California is the nation’s largest biodiesel market, consuming about a quarter of the biodiesel used in the United States. But that distinction didn’t happen overnight, Tom Verry, director of outreach and development for the National Biodiesel Board (NBB), told a group of state soybean leaders during an NBB-sponsored agricultural tour of California.
“We’ve put extensive money and time and research into creating a biodiesel market demand in California,” Verry said. “After all those investments and resources, California is now on track to use a third of the nation’s biodiesel. This provides additional value for your investment in biodiesel.”
Verry recalled the Golden State didn’t initially welcome soybean-based biodiesel with open arms. But times have changed. California’s biodiesel consumption has skyrocketed from the initial 14 million gallons annually to 600 million gallons in 2017, with a trajectory toward one billion gallons by 2024. By 2030, the state is projected to consume two billion gallons of biodiesel.

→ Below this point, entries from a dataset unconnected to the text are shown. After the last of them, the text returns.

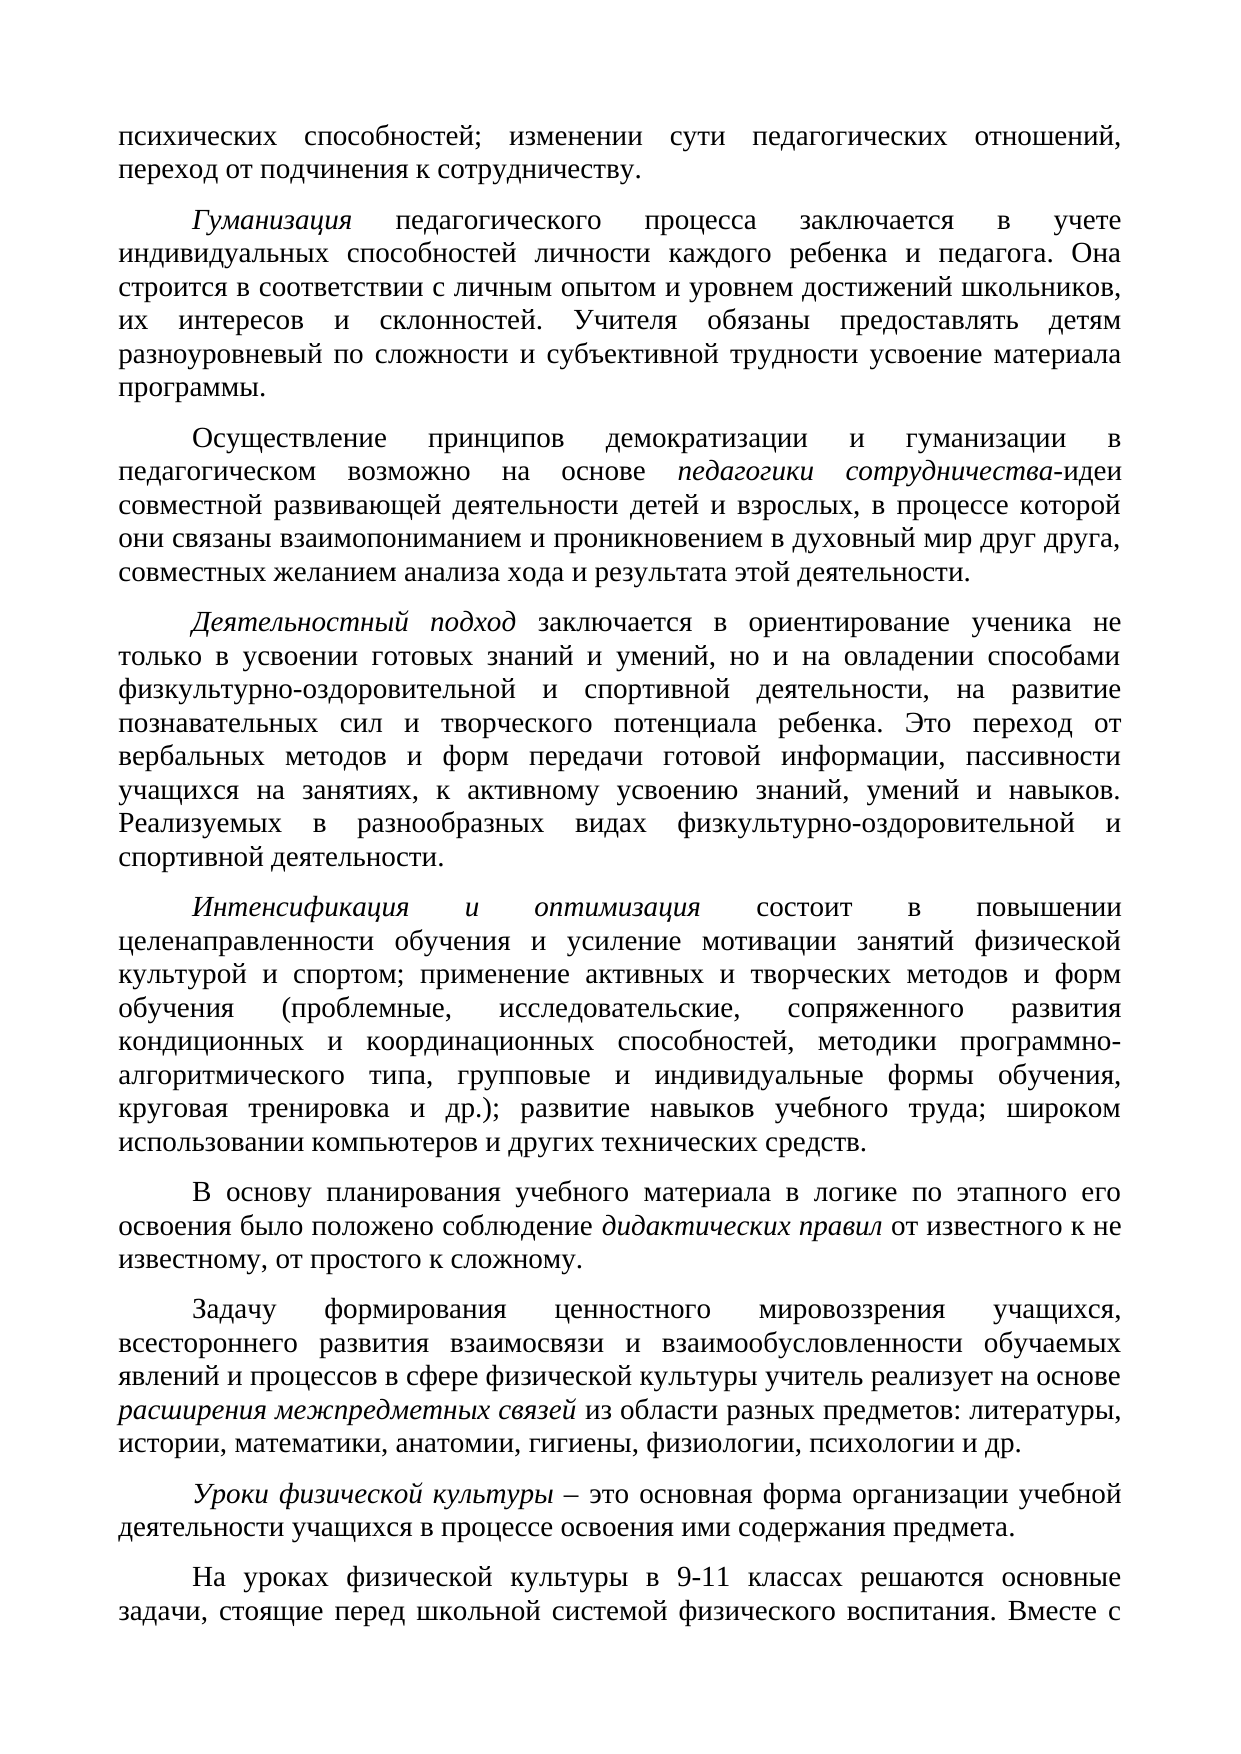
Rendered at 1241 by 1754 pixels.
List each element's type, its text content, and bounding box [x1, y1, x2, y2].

text Интенсификация и оптимизация состоит в повышении целенаправленности обучения и усиление мотивации занятий физической культурой и спортом; применение активных и творческих методов и форм обучения (проблемные, исследовательские, сопряженного развития кондиционных и координационных способностей, методики программно-алгоритмического типа, групповые и индивидуальные формы обучения, круговая тренировка и др.); развитие навыков учебного труда; широком использовании компьютеров и других технических средств. [118, 889, 1122, 1157]
text Гуманизация педагогического процесса заключается в учете индивидуальных способностей личности каждого ребенка и педагога. Она строится в соответствии с личным опытом и уровнем достижений школьников, их интересов и склонностей. Учителя обязаны предоставлять детям разноуровневый по сложности и субъективной трудности усвоение материала программы. [118, 202, 1122, 403]
text В основу планирования учебного материала в логике по этапного его освоения было положено соблюдение дидактических правил от известного к не известному, от простого к сложному. [118, 1174, 1122, 1275]
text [118, 1559, 1122, 1627]
text Уроки физической культуры – это основная форма организации учебной деятельности учащихся в процессе освоения ими содержания предмета. [118, 1476, 1122, 1543]
text Осуществление принципов демократизации и гуманизации в педагогическом возможно на основе педагогики сотрудничества-идеи совместной развивающей деятельности детей и взрослых, в процессе которой они связаны взаимопониманием и проникновением в духовный мир друг друга, совместных желанием анализа хода и результата этой деятельности. [118, 420, 1122, 587]
text Деятельностный подход заключается в ориентирование ученика не только в усвоении готовых знаний и умений, но и на овладении способами физкультурно-оздоровительной и спортивной деятельности, на развитие познавательных сил и творческого потенциала ребенка. Это переход от вербальных методов и форм передачи готовой информации, пассивности учащихся на занятиях, к активному усвоению знаний, умений и навыков. Реализуемых в разнообразных видах физкультурно-оздоровительной и спортивной деятельности. [118, 604, 1122, 872]
text Задачу формирования ценностного мировоззрения учащихся, всестороннего развития взаимосвязи и взаимообусловленности обучаемых явлений и процессов в сфере физической культуры учитель реализует на основе расширения межпредметных связей из области разных предметов: литературы, истории, математики, анатомии, гигиены, физиологии, психологии и др. [118, 1291, 1122, 1459]
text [118, 118, 1122, 185]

“We have that flipped around because we generated relationships and data,” Verry says. “It wasn’t easy and it won’t ever be easy, but California is a wonderful market for soybean producers.”
For MSGA Director Chris Hill, understanding the inner workings of California, with its myriad of complex environment and labor regulations, was a vital part of the farm tour.
“They’re our customers and we have the ability and infrastructure to supply them with our product,” says Hill, a Jackson County, Minn., farmer. “It’s different here with regulations, but there are more than 400 crops grown in California, and we both share a belief biodiesel is a renewable and reliable energy source.”
Ryan Lamberg, executive director of the California Biodiesel Initiative, addressed the biodiesel luminaries during a bus ride to California’s agriculture hub in the Central Valley. Lamberg lived in the Bay Area for 20 years, and was at the forefront of biodiesel usage in the state. Back then, Lamberg remembers Californians renewable fuel advocates were more likely to use waste grease from restaurants for fuel. In retrospect, Lamberg believes California’s biodiesel proponents had a misguided view of Midwest farmers. Education and cultivating relationships with farmers changed those perceptions.
“We targeted the wrong people, but now we’re all on the same team,” he said. “The issue is about petroleum reduction, and that’s something we can all agree on.”
Lamberg says he hopes to bring California biodiesel influencers to the Midwest later this year to see firsthand how soybean-based biodiesel is produced in Minnesota.
“We need to do more to bring Californians to the Midwest,” he says. “It’s important to get people to the farm to see what it takes to make biodiesel.”
NBB Shelby Neal presented a federal legislative update, and championed Minnesota’s role as a leader in the biodiesel movement ahead of the highly anticipated May 1 implementation of B20.
“Minnesota has been the benchmark for biodiesel for a long time,” Neal says. “They saw the writing on the wall.”
Wednesday, the tour went to Ventura to visit the Channel Island State Park . Former faculty manager Kent Bullard worked with the National Park Service for 30 years; in 2000 he was instrumental in bringing biodiesel to 23 national parks, including a 56-foot research vessel on Channel Islands that ran on B100 (100 percent biodiesel).
“I’m a big believer in biodiesel and renewable fuels and I like to ‘walk the talk,'” Bullard says. “To grow our own fuel is a great thing.”
On the tour’s final day, the farmer leaders toured Red Rock Ranch family farm in Five Points, Calif., and later visited with local growers. The day was highlighted by a discussion panel at the Biodico Sustainable Biorefineriers.
“There’s a lot for us take back home with us,” says MSR&PC Director Jim Willers. “I think we all came away excited about the biodiesel market in California and how it relates to Minnesota. Basically, we need each other.”
Hill and Willers were joined by MSR&PC Director Ron Obermoller and Mike Youngerberg, Minnesota Soybean’s Senior Director of Product Development and recipient of NBB’s 2018 Impact Award.
“This really was a ‘Biodiesel Legends” tour,” Verry says. “Many of the people who helped spur the national biodiesel movement were here this week to see our hard work is paying off in California. We’ve come a long way, but there’s always going to be more work to be done in California. We can’t rest on our laurels.”